A manual pentest costs 50,000 dollars. Intruder built an AI that does it in minutes.
What happened
Intruder, a London cybersecurity company with ties to GCHQ’s Cyber Accelerator, has launched AI-powered penetration testing agents that mimic human pentesters. These AI agents complete security tests in minutes, replacing traditional manual tests that cost between $10,000 and $50,000, take weeks to schedule, and days to run. The AI-driven approach accelerates pentesting by automating the methodology of human experts and delivering faster, up-to-date vulnerability reports.
Why it matters
Manual pentests have long been expensive and slow, leaving organizations exposed because findings are often outdated by the time reports are delivered. Intruder’s AI pentesters pressure that model by making penetration testing cheaper and near-instant. This shifts incentives toward more frequent testing, reducing the window where vulnerabilities can be exploited. It undercuts pentest vendors relying on slow, manual processes and forces businesses to reconsider security budgets and risk cycles. Faster, more affordable tests improve security hygiene but also raise the bar for attackers who now face continuous scrutiny.
What changes in practice
Builders and security engineers can automate routine vulnerability assessments directly into development workflows, speeding fixes before release. Founders can cut pentest costs dramatically and fit security reviews into rapid iteration cycles without lengthy vendor engagements. Buyers of pentest services will demand instant or on-demand scans rather than waiting weeks. This pressures manual pentest providers to adopt automation or lose market share. Security teams can shift focus from scheduling and chasing reports to quickly prioritizing and fixing AI-identified risks.
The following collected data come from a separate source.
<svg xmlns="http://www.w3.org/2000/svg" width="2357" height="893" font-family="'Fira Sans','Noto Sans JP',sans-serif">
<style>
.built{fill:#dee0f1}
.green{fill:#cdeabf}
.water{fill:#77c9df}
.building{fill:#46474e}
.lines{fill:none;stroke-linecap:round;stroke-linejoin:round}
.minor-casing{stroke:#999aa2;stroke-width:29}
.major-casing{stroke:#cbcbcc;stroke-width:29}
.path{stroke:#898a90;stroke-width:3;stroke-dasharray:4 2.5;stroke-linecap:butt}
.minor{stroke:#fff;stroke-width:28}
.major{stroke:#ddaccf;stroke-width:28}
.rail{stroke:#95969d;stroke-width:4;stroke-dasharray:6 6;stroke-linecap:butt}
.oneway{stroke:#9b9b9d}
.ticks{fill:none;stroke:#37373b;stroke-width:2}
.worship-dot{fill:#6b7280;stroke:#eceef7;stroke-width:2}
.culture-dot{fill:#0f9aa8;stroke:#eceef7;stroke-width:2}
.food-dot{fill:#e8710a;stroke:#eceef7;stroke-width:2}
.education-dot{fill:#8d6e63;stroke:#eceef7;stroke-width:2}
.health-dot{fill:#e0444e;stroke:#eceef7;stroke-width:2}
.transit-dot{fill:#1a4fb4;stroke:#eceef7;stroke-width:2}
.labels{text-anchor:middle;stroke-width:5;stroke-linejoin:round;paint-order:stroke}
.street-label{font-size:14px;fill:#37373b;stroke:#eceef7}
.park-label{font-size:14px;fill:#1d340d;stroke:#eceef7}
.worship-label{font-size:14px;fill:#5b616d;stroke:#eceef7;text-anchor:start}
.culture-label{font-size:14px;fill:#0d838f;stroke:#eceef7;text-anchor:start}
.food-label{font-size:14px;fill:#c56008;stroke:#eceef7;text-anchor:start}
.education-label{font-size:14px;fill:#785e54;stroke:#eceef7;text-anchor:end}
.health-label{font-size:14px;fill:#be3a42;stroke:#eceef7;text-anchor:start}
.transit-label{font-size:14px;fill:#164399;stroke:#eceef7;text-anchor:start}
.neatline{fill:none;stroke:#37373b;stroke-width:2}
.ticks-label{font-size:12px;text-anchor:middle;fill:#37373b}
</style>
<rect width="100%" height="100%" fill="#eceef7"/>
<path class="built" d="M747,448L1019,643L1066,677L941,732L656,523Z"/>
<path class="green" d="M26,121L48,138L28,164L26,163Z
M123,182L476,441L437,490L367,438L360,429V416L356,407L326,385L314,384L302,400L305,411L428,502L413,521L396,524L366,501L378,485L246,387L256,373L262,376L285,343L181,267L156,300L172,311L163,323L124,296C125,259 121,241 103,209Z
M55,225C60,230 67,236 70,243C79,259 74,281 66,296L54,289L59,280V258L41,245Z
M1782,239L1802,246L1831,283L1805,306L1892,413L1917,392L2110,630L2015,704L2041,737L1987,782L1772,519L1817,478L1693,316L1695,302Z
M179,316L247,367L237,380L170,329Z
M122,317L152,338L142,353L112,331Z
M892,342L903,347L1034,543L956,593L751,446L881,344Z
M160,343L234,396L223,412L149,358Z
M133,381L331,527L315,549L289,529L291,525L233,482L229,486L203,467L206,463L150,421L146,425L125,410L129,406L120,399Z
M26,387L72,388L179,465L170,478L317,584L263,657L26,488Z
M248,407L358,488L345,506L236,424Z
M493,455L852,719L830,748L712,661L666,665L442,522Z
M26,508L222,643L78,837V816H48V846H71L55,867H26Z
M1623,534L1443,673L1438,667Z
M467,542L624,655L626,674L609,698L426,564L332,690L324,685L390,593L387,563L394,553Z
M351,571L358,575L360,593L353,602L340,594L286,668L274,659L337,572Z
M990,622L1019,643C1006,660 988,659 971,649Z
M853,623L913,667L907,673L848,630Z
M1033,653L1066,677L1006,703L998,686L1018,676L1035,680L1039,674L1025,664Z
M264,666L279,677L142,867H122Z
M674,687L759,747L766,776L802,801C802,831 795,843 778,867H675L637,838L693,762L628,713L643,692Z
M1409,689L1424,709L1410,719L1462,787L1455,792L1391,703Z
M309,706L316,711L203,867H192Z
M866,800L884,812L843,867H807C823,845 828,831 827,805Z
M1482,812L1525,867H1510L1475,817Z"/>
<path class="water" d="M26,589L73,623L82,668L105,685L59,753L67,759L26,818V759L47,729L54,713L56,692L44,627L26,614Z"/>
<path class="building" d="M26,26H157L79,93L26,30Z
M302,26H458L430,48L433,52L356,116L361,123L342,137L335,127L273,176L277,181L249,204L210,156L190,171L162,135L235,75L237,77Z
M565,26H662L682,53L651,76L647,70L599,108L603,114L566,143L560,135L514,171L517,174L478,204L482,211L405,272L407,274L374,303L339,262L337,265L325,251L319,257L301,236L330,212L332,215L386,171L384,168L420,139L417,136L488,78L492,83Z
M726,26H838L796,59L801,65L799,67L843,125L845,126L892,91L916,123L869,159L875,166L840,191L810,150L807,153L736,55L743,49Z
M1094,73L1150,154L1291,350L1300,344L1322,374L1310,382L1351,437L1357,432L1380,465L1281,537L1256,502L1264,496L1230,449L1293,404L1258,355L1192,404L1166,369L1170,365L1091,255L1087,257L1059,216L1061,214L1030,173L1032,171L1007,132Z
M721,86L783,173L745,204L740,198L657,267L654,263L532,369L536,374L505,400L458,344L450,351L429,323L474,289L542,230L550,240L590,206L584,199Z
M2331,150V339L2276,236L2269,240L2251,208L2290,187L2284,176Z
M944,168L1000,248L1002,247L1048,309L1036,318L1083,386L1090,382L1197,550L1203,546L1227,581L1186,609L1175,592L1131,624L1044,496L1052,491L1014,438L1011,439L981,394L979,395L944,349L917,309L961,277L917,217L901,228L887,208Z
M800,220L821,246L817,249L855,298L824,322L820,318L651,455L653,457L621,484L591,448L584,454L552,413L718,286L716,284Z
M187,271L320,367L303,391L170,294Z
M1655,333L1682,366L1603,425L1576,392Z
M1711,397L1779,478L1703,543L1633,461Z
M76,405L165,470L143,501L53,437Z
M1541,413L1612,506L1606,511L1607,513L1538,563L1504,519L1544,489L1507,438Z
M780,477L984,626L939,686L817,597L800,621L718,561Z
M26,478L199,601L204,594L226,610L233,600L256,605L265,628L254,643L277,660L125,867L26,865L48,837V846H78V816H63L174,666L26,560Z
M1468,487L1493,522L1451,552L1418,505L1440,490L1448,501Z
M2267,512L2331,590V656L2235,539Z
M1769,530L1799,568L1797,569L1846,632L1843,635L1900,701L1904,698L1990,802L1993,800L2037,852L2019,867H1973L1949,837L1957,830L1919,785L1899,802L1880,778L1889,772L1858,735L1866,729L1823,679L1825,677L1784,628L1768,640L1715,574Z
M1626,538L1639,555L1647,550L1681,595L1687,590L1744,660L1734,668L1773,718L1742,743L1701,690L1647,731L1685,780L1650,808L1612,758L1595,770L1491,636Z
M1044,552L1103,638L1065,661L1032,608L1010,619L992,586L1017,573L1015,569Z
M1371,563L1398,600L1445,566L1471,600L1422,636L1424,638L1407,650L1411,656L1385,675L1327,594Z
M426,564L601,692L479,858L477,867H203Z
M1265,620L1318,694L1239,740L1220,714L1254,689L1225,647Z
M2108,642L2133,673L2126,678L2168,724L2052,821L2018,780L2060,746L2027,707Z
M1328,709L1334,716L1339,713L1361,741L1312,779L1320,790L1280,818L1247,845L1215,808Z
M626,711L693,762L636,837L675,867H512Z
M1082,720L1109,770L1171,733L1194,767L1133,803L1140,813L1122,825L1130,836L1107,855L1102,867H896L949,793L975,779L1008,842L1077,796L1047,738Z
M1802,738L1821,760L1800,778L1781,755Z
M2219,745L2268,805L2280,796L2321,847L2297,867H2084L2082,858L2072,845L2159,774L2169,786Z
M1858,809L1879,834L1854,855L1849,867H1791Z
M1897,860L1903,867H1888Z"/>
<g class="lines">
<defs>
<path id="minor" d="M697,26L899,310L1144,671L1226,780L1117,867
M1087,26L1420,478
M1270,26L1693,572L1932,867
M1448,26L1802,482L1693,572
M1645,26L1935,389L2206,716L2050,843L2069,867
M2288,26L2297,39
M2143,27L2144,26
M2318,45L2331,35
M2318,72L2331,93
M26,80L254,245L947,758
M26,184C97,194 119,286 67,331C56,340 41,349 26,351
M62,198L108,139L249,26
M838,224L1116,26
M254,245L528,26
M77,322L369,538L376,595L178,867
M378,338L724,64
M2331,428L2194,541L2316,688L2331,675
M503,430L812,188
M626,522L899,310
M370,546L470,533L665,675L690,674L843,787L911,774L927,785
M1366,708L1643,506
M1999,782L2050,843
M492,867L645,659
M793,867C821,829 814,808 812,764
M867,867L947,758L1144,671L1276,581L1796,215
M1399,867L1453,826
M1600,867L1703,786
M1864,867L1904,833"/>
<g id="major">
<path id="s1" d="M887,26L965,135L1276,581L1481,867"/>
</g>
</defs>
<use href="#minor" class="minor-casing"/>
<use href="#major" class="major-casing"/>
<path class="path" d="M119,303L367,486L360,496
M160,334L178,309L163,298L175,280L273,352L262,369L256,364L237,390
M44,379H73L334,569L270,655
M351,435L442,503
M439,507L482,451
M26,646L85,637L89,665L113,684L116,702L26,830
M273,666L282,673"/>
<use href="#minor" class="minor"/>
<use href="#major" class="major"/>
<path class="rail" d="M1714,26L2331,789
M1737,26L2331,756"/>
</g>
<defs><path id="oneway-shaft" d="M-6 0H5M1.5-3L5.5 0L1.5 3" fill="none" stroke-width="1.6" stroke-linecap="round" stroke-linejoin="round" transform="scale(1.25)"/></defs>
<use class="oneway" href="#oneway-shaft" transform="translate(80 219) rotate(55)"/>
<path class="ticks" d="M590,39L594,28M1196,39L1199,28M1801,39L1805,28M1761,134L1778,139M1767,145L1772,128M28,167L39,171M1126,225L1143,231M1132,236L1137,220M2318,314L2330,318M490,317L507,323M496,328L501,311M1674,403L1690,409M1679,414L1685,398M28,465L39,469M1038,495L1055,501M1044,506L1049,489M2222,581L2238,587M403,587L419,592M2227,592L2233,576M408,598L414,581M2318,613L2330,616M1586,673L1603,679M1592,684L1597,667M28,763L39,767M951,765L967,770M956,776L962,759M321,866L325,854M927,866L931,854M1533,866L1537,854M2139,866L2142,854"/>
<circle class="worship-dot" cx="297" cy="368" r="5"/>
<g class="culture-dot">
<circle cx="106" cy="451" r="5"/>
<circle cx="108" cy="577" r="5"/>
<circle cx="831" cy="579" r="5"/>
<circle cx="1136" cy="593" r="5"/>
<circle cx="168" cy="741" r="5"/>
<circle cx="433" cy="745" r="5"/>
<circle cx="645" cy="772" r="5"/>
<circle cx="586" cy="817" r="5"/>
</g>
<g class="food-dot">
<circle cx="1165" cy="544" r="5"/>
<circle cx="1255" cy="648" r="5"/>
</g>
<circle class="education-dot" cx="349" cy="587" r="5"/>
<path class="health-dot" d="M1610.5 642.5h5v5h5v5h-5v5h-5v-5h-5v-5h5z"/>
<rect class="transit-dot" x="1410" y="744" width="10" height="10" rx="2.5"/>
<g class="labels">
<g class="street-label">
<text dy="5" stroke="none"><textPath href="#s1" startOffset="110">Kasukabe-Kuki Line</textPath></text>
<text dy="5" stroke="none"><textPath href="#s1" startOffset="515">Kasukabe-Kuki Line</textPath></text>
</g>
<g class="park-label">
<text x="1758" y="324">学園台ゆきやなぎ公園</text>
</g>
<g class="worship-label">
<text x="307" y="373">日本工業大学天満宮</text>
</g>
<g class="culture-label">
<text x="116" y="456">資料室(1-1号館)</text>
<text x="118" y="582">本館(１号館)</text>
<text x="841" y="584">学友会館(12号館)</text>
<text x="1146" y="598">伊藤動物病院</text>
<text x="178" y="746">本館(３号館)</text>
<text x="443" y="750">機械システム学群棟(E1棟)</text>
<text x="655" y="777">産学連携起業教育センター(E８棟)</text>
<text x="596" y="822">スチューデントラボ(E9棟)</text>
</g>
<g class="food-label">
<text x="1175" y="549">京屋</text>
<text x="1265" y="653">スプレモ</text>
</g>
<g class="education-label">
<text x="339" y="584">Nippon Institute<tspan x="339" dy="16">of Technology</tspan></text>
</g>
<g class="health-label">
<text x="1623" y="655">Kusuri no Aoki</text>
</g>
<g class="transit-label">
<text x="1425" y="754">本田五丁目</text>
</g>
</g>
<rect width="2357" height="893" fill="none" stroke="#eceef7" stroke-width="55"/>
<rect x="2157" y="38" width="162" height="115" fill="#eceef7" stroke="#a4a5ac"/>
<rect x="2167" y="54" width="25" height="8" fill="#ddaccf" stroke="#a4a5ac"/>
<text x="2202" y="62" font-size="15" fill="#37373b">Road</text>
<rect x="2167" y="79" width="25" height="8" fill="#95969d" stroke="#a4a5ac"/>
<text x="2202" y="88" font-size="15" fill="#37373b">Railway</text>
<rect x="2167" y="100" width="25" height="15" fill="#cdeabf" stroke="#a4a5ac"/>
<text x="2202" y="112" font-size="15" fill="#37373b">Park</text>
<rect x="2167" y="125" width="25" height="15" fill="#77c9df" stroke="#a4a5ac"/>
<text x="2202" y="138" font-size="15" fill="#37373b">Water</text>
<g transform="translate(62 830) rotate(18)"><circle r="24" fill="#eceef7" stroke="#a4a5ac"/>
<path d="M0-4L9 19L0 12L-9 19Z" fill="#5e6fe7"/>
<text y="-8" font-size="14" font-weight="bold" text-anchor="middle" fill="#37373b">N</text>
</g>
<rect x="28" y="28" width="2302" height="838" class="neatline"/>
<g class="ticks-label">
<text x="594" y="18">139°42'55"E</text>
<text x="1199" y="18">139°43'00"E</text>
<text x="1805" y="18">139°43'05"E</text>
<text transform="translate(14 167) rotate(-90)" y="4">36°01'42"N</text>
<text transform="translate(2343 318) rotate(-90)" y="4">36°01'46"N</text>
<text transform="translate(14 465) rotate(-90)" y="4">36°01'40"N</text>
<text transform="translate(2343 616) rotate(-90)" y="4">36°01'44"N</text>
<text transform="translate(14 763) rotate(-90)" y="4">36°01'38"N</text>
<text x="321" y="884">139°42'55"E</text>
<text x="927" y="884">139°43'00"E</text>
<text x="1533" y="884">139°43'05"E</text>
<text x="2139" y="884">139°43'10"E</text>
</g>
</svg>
Smaller businesses especially benefit by gaining professional-grade testing that was previously cost-prohibitive. Investors in security startups must watch companies that automate pentesting as they disrupt traditional service models and reshape compliance dynamics. Compliance auditors might require more frequent evidence of penetration tests, which AI can easily generate. The risk landscape changes as software moves faster but with ongoing automated security checks embedded in release pipelines.
Who should pay attention
Cybersecurity teams and product security engineers face the biggest impact because they will adopt new tools and workflows for AI-driven pentesting. CTOs and founders at startups and SMBs need to reevaluate security budgets to capitalize on lower-cost, faster tests. Manual pentest firms must innovate or risk commoditization. Security-conscious investors should track companies offering AI pentesting to understand evolving competitive and regulatory pressures. Compliance officers will want to track how automated pentest reports fit into audit and risk frameworks.
What to watch next
Watch for adoption signals like pentest vendors integrating AI capabilities, companies shrinking testing cycles, or compliance standards evolving to accept AI-generated reports. Customer case studies showing reduced pentest costs and faster patch timelines will confirm practical benefits. Also track whether attackers shift tactics as AI pentesting reduces low-hanging vulnerabilities. Finally, regulatory bodies’ acceptance or pushback on AI results as proof of security will determine how deeply this technology reshapes the pentest market.